Run a single clustering method and return labels or None on failure.

_evaluate(df, labels, distance, metric, id_col, target_col)

Evaluate clustering quality. Returns None if evaluation fails.

auto_cluster(df, methods=None, distances=None, k_range=None, metric='silhouette', id_col='unique_id', target_col='y', seed=42, hdbscan_kwargs=None, dbscan_kwargs=None)

Automated clustering pipeline selection via grid search.

Enumerates method x distance x k combinations, evaluates each with the chosen metric, and returns the best result.

Parameters

df DataFrame with columns id_col and target_col.

Methods
Clustering methods to try. Default ``["kmedoids", "spectral"]``.

distances Distance metrics to try. Default ["sbd", "dtw"]. k_range Range of k values for methods that accept k.

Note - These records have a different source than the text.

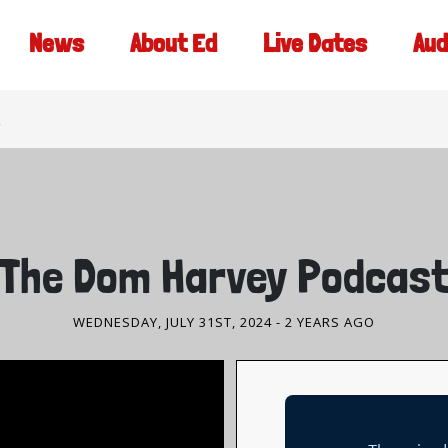
News
About Ed
Live Dates
Aud
PODCASTS
The Dom Harvey Podcas
WEDNESDAY, JULY 31ST, 2024
- 2 YEARS AGO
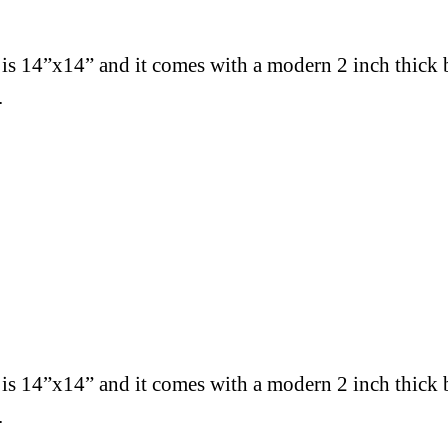
 is 14”x14” and
it comes with a modern 2 inch thick 
.
 is 14”x14” and
it comes with a modern 2 inch thick 
.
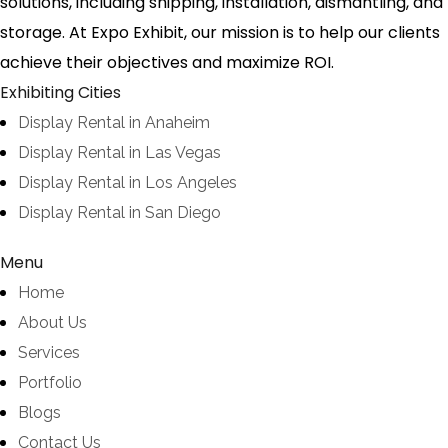
solutions, including shipping, installation, dismantling, and
storage. At Expo Exhibit, our mission is to help our clients
achieve their objectives and maximize ROI.
Exhibiting Cities
Display Rental in Anaheim
Display Rental in Las Vegas
Display Rental in Los Angeles
Display Rental in San Diego
Menu
Home
About Us
Services
Portfolio
Blogs
Contact Us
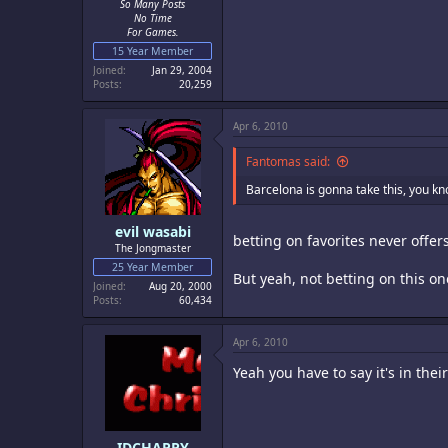
So Many Posts
No Time
For Games.
15 Year Member
Joined
Jan 29, 2004
Posts
20,259
Apr 6, 2010
Fantomas said:
Barcelona is gonna take this, you kno
evil wasabi
betting on favorites never offers
The Jongmaster
25 Year Member
But yeah, not betting on this on
Joined
Aug 20, 2000
Posts
60,434
Apr 6, 2010
Yeah you have to say it's in the
IDCHAPPY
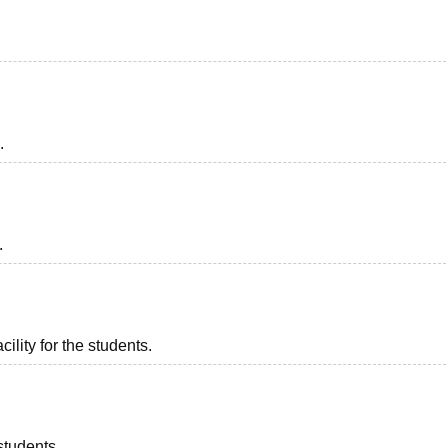
.
.
ility for the students.
students.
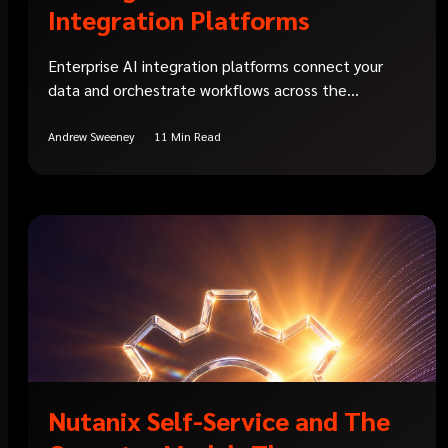
Integration Platforms
Enterprise AI integration platforms connect your
data and orchestrate workflows across the...
Andrew Sweeney
11 Min Read
Nutanix Self-Service and The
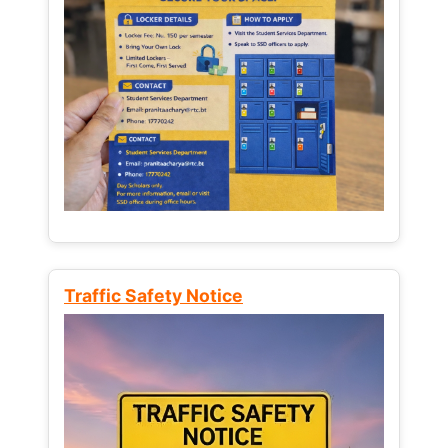
Traffic Safety Notice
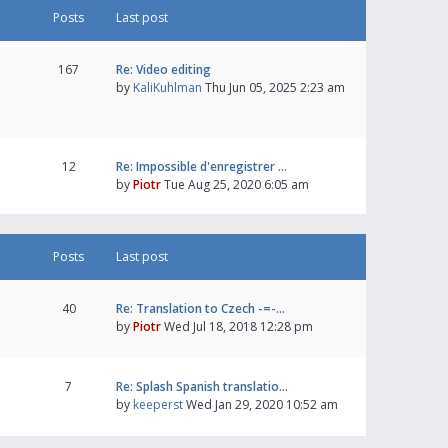
Posts
Last post
167
Re: Video editing
by
KaliKuhlman
Thu Jun 05, 2025 2:23 am
12
Re: Impossible d'enregistrer …
by
Piotr
Tue Aug 25, 2020 6:05 am
Posts
Last post
40
Re: Translation to Czech -=-…
by
Piotr
Wed Jul 18, 2018 12:28 pm
7
Re: Splash Spanish translatio…
by
keeperst
Wed Jan 29, 2020 10:52 am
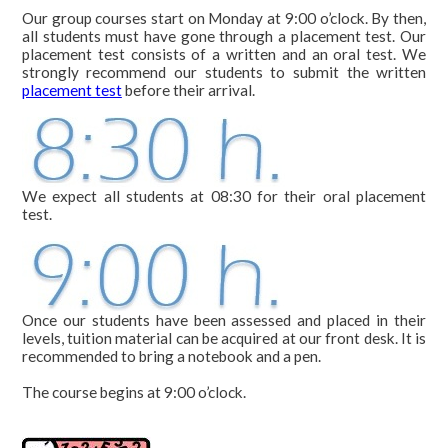
courses
Our group courses start on Monday at 9:00 o’clock. By then,
all students must have gone through a placement test. Our
Course20
placement test consists of a written and an oral test. We
strongly recommend our students to submit the written
Course25
placement test
before their arrival.
Course30
Private
We expect all students at 08:30 for their oral placement
Duo
test.
On-
line
Spanish
Once our students have been assessed and placed in their
+
levels, tuition material can be acquired at our front desk. It is
surf
recommended to bring a notebook and a pen.
Spanish
The course begins at 9:00 o’clock.
+
scuba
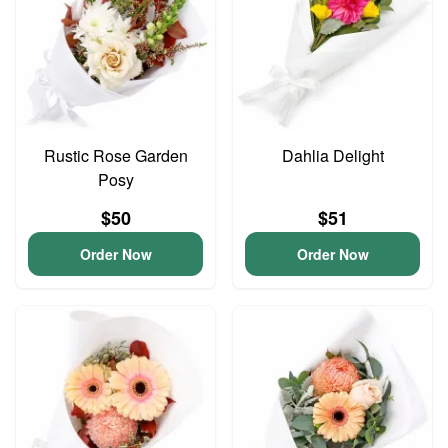
Rustic Rose Garden
Dahlia Delight
Posy
$50
$51
Order Now
Order Now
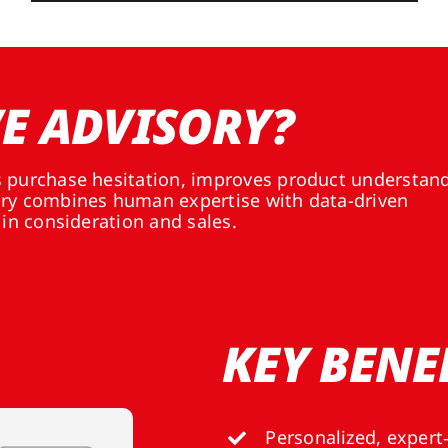
E ADVISORY?
s purchase hesitation, improves product understan
ory combines human expertise with data-driven
 in consideration and sales.
KEY BENE
Personalized, expert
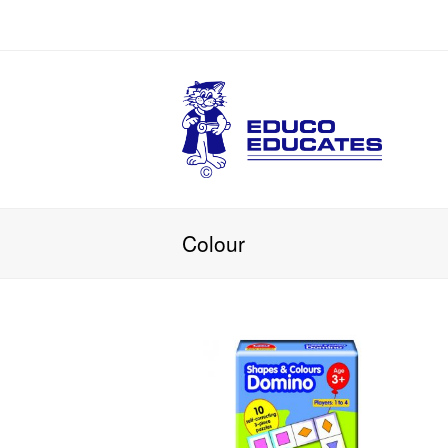
Colour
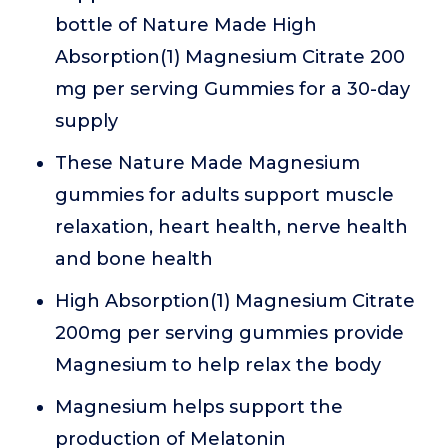
bottle of Nature Made High
Absorption(1) Magnesium Citrate 200
mg per serving Gummies for a 30-day
supply
These Nature Made Magnesium
gummies for adults support muscle
relaxation, heart health, nerve health
and bone health
High Absorption(1) Magnesium Citrate
200mg per serving gummies provide
Magnesium to help relax the body
Magnesium helps support the
production of Melatonin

Default range(2, 6). metric Evaluation metric: "silhouette" (higher=better), "davies_bouldin" (lower=better), or "calinski_harabasz" (higher=better). id_col Column identifying each time series. target_col Column with the time series values. seed Random seed for clustering methods. hdbscan_kwargs Extra keyword arguments for HDBSCAN (e.g. min_cluster_size). dbscan_kwargs Extra keyword arguments for DBSCAN (e.g. eps, min_samples).

Returns

AutoClusterResult Structured result with best labels, metadata, and results table.

Raises

ValueError If metric is unknown or no valid combinations are found.